DFPI: Certain Bitcoin ATMs not subject to MTA licensure
Recently, California’s Department of Financial Protection and Innovation (DFPI) released new opinion letters covering aspects of the Money Transmission Act (MTA) related to Bitcoin automated teller machines (ATMs). Each of the three letters (available here, here, and here), which contain slightly different fact patterns, explain that the Bitcoin ATMs described by the applicant companies are not subject to licensure under the MTA because they are not considered to be engaging in the business of money transmission. In each instance, the transaction would only be between the consumer using the kiosk and the company, the transaction would be completed instantly, and no third parties would be involved in the transmission of the Bitcoin to the customer’s virtual wallets. DFPI reminded each company that while it was not a subject of their inquiry, if they choose to offer virtual currency other than Bitcoin, they may have obligations under California’s broker-dealer laws to the extent that any of those virtual currencies are securities.

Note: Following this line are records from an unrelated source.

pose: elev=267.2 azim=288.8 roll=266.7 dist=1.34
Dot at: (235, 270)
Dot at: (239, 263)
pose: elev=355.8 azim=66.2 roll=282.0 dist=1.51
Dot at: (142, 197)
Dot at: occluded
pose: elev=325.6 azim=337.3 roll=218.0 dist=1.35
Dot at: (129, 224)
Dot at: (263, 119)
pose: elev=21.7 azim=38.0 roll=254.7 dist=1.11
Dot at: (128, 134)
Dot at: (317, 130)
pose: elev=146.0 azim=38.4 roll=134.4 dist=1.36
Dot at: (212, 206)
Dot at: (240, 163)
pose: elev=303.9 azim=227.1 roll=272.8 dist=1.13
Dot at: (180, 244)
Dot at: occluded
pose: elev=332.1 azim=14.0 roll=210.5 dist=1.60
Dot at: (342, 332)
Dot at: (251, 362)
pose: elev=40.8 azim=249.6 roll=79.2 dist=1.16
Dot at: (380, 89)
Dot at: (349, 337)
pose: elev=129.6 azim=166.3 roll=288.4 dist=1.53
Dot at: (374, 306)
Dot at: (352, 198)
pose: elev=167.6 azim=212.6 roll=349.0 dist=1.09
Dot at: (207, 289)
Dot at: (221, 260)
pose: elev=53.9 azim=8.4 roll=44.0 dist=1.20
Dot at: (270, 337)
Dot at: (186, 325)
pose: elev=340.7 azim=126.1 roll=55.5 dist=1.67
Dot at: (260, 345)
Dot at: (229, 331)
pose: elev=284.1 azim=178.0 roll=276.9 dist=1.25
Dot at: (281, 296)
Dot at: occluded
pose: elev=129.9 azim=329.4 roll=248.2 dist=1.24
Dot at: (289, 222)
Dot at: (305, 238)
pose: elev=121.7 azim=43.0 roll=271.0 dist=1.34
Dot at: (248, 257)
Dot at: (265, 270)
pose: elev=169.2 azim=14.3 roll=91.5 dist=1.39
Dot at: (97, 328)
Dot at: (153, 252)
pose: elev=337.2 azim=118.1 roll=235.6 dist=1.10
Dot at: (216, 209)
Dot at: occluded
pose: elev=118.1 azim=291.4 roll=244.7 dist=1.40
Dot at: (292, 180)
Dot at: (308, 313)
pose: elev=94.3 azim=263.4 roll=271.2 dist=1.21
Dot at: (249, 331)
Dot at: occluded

California DFPI issues MCA enforcement action covering future receivables
On November 12, the California Department of Financial Protection and Innovation (DFPI) issued a consent order with a commercial financing company, resolving allegations that the company’s merchant cash advance (MCA) product was structured as a lending transaction and offered to California merchants without first obtaining a license as required by the California Financing Law (CFL). According to the DFPI, the MCA agreements in question provide the company with “broad authority to declare ‘default’ on its merchants and when doing so may use extensive recourse allowed under its [a]greement,” including in the event of insufficient funds requiring the full funding amount to be repaid, which DFPI argues, “does not put the risk of the ‘purchase’ of receivables on [the financing company]’s shoulders, but rather the risk of repayment on the merchant’s shoulders, just like a loan.” Moreover, the agreements provide for an indefinite repayment period, placing the “risk of repayment on the merchant by leaving the repayment period open until fully repaid (with fees and interest).” The consent order distinguishes between outstanding and future receivables, noting that under California law, commercial financiers purchasing a share of a merchant’s outstanding receivables without recourse (e.g., factoring), is generally not considered lending, but there is no similar recognition by the legislature or courts with respect to future receivables.
The consent order requires the company to (i) desist from lending in California unless and until licensed under the CFL; (ii) refund fees or payments collected from California merchants in excess of the 10 percent state interest rate cap for non-CFL licensees; and (iii) pay $20,000 to the DFPI to cover the cost of the investigation.